Labour's environment spokesman, Deputy Eamon Gilmore, also said the road could go ahead if the developers were willing to accept they had picked the wrong route.
"The simple solution is to shift the roundabout. The Minister should make an order to that effect. There would be some delay in getting this part of the road redesigned but it's the more straightforward solution to what is otherwise going to become a very protracted legal dispute."
Green Party MEP Patricia McKenna appealed to Dun Laoghaire Rathdown County Council to enter immediate talks with the Carrickminders on the alternative proposals they had put forward for resolving the problem.

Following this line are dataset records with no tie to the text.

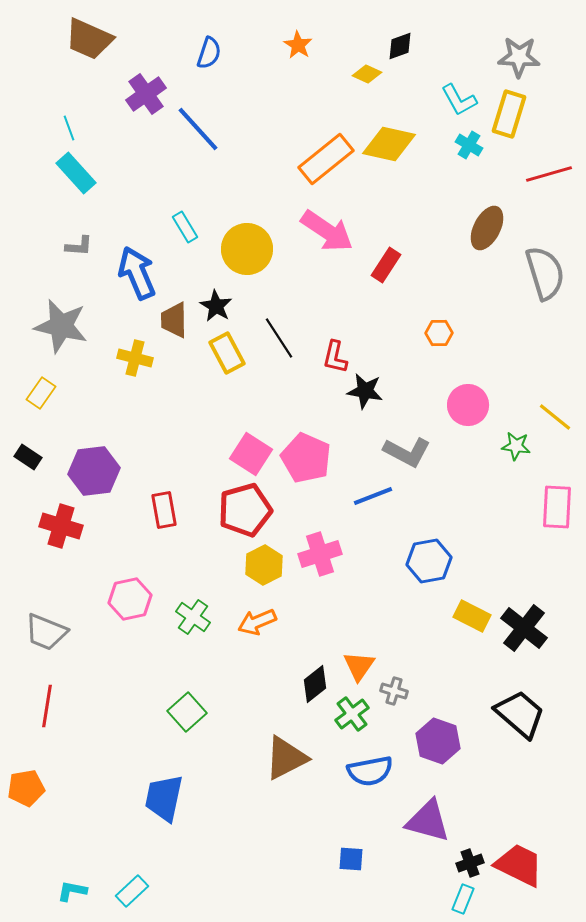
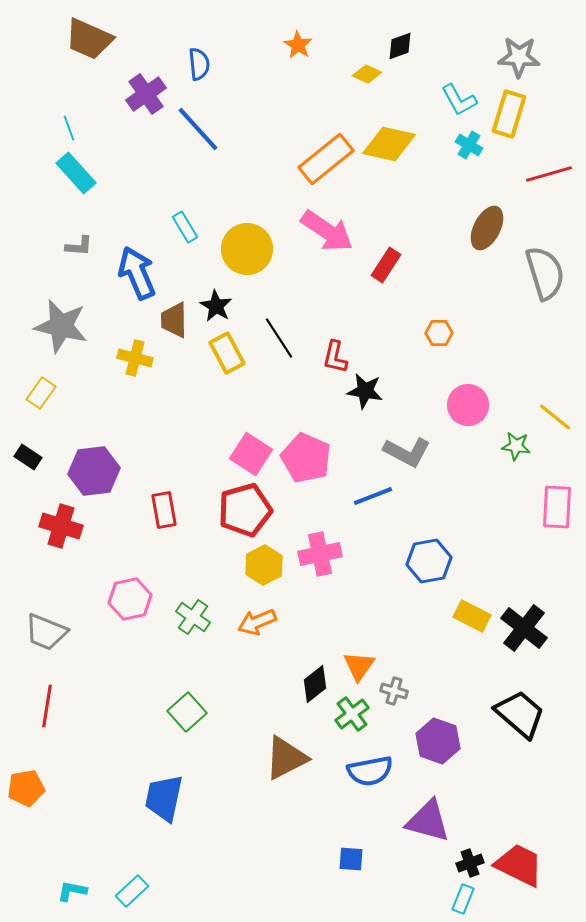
blue semicircle at (209, 53): moved 10 px left, 11 px down; rotated 24 degrees counterclockwise
pink cross at (320, 554): rotated 6 degrees clockwise
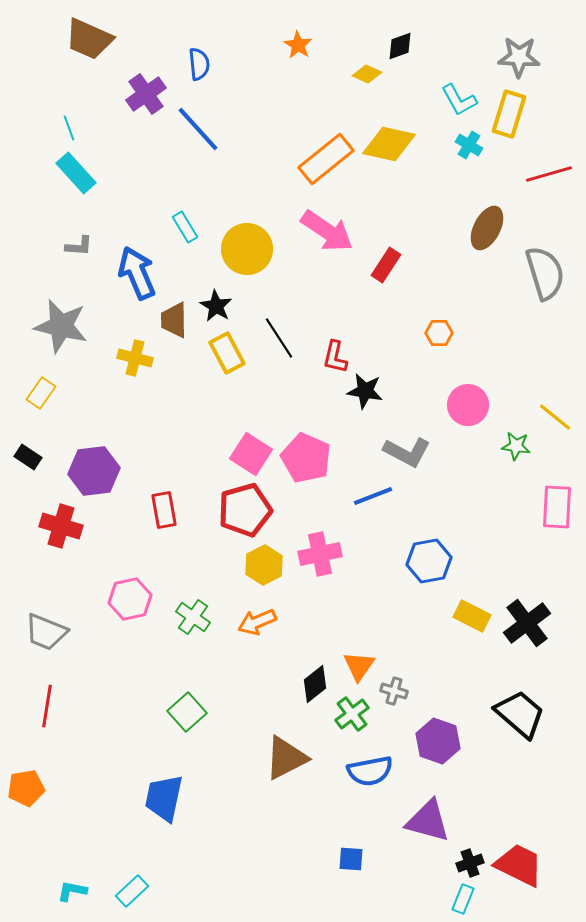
black cross at (524, 628): moved 3 px right, 5 px up; rotated 15 degrees clockwise
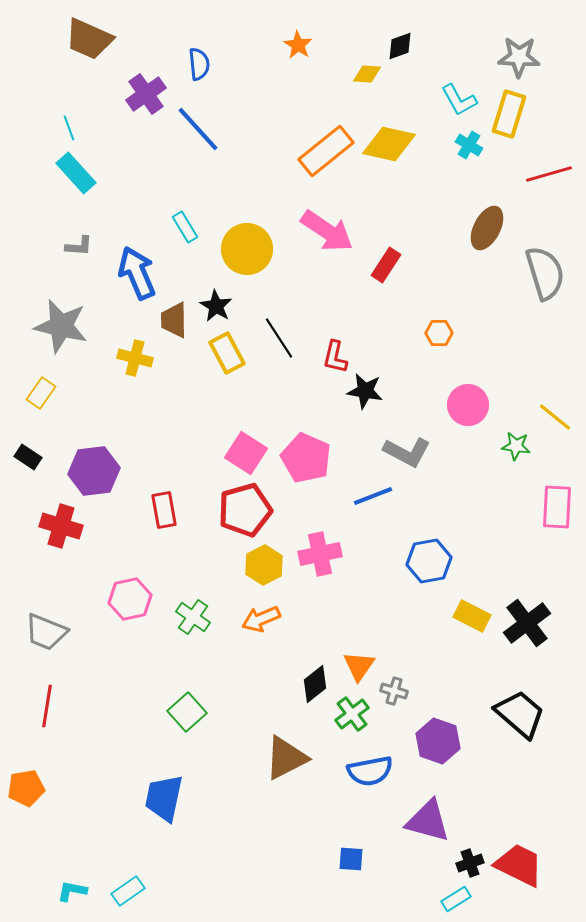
yellow diamond at (367, 74): rotated 20 degrees counterclockwise
orange rectangle at (326, 159): moved 8 px up
pink square at (251, 454): moved 5 px left, 1 px up
orange arrow at (257, 622): moved 4 px right, 3 px up
cyan rectangle at (132, 891): moved 4 px left; rotated 8 degrees clockwise
cyan rectangle at (463, 899): moved 7 px left; rotated 36 degrees clockwise
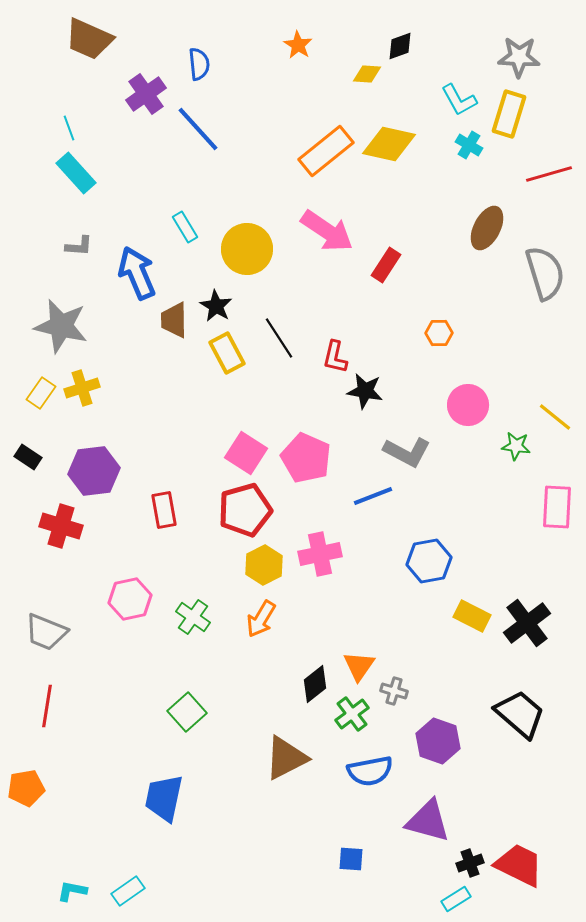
yellow cross at (135, 358): moved 53 px left, 30 px down; rotated 32 degrees counterclockwise
orange arrow at (261, 619): rotated 36 degrees counterclockwise
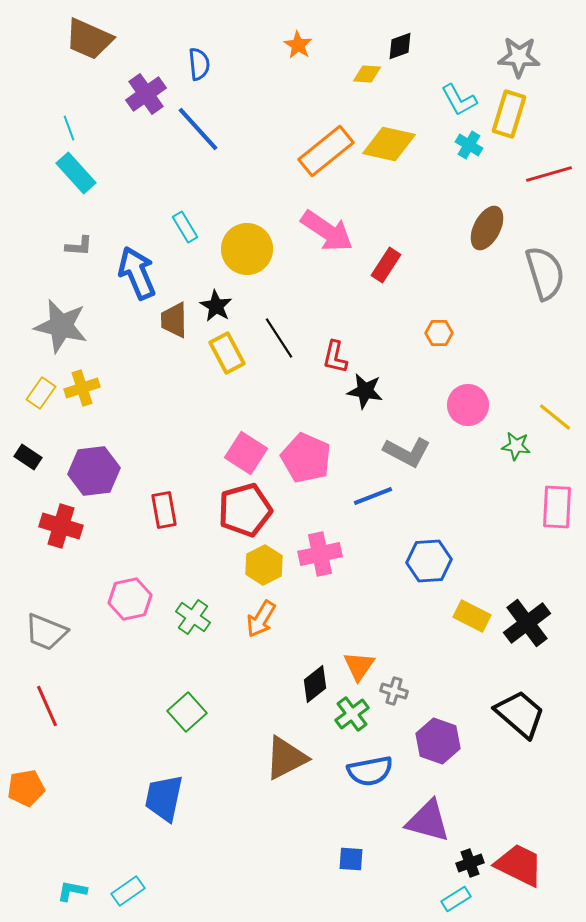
blue hexagon at (429, 561): rotated 6 degrees clockwise
red line at (47, 706): rotated 33 degrees counterclockwise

"It is not the protesters who are delaying the construction of the M50. It is the Government, the National Roads Authority and Dun Laoghaire Rathdown County Council. If they had taken the location of the castle into account when planning the road, we could have avoided this mess altogether," she said.
An early date is being sought for the High Court hearing as Dun Laoghaire Rathdown claim the delay is costing €100,000 a week in disruption fees to the main contractor but at best it is likely to be weeks before a judge can be appointed to the case and judgment after hearing is likely to be reserved for a further period of time.
A Courts Service spokesman said yesterday most judicial review cases got on a scheduled date within eight to 12 weeks but if urgency was pleaded, it was possible to get a hearing sooner.
Yesterday's judgment by the three-member Supreme Court came in a 27 page document delivered by Mr Justice Adrian Hardiman who found the Carrickminders had sufficient grounds to seek the suspension of works at the Carrickmines Castle site pending further investigation of the legal issues involved.
The protestors had argued that the removal of parts of the castle walls to make way for the motorway amounted to interference with a national monument which was only permitted under licence, in very rare circumstances and in compliance with strict conditions.
They argued there were questions about the nature of the licence held by the developers and the level of compliance with the conditions which suggested breaches of the National Monuments Act.
Mr Justice Hardiman said while the defendants contended the castle remains were not a national monument, they had failed to provide expert evidence to contradict the opinion of medieval scholar Dr Sean Duffy of Trinity College Dublin that they did constitute a national monument.
"Plainly there is scope for differences of opinion as to whether the preservation of any particular monument is a matter of national importance," said Mr Justice Hardiman.
"But it is essential to the resolution of the present case to note that the strongly expressed and closely argued conclusion of Dr. Duffy to the effect that it is a national monument is uncontradicted by any expert evidence."